—Quel empereur? répondirent-ils.

—Est-ce que le Ciel a un autre fils que Kang-Si? s'écria le religieux d'une voix menaçante.

—Kang-Si n'est qu'un traître bâtard, dit un un soldat; le Ciel n'a qu'un fils légitime, ce n'est pas Kang-Si.

—Qui a dit cela?

—Notre Pa-Tsong, qui a reçu mille liangs pour le croire.

Le religieux, crispant ses poings, s'éloigna en silence. Il se mêla à des curieux qui entouraient un homme monté sur une pierre. Mince, petit, élégant malgré des vêtements sordides, cette homme donnait lecture d'une proclamation, et ses yeux pétillaient d'intelligence derrière d'immenses lunettes bordées de noir. Une vieille femme loqueteuse, à côté de lui, était assise sur un sac bien gonflé.

«Aujourd'hui, criait-il, premier jour de la septième lune de notre règne magnanime, nous-même, lumineux empereur Ta-Kiang, que le Ciel chérit, a vous décidé dans notre suprême bonté ce qui suit: Que ceux qui vendent et que ceux qui achètent écoutent attentivement!

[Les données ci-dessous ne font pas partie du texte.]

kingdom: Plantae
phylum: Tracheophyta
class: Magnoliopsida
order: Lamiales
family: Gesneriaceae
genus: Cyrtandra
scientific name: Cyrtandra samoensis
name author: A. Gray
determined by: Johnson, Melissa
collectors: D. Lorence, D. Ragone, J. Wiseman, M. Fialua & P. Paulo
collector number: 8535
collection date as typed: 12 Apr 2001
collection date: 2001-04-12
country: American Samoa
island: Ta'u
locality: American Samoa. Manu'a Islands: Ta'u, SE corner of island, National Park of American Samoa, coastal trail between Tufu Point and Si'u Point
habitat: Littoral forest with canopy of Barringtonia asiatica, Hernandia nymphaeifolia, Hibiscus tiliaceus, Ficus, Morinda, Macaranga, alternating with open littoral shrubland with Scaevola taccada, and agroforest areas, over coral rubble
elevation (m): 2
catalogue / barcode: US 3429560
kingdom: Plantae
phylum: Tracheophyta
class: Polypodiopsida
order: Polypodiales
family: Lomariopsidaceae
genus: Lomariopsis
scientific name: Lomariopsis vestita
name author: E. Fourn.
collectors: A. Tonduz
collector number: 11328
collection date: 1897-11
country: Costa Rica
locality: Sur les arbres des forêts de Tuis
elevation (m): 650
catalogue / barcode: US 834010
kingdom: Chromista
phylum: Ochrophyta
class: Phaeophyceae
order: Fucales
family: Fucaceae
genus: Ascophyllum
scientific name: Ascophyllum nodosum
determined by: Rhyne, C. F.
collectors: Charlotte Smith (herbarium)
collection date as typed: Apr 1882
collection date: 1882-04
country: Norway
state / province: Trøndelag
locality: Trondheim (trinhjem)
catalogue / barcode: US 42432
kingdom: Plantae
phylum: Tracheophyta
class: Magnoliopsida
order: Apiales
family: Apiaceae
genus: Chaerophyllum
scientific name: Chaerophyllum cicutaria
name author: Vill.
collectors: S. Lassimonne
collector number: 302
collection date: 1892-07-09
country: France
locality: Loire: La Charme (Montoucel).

Ayant songé, dans notre prévoyance paternelle, que l'impôt sur la terre productive était, sous l'ancienne dynastie, d'une exigence exagérée, et sachant que cet impôt pèse spécialement sur les Cent Familles, par la raison que le cultivateur, opprimé et forcé de donner le meilleur de son grain, vend alors, pour ne rien perdre, les produits indispensables le double de leur valeur, et force celui qui a peu de fortune à une sobriété de solitaire; voulant faire cesser ce déplorable état de choses, avons ainsi réduit l'impôt pour l'avenir: au lieu de payer cent tsins par mo, on ne payera plus que cinquante tsins dans les années heureuses, et dans les années de sécheresse le cultivateur sera dispensé de tout impôt. Vous qui écoutez, réjouissez-vous et respectez ceci!»

—Bien! bien! dirent les auditeurs. En haut les Mings!

Quelqu'un cria cependant:

—Les nouveaux venus promettent beaucoup et souvent tiennent peu.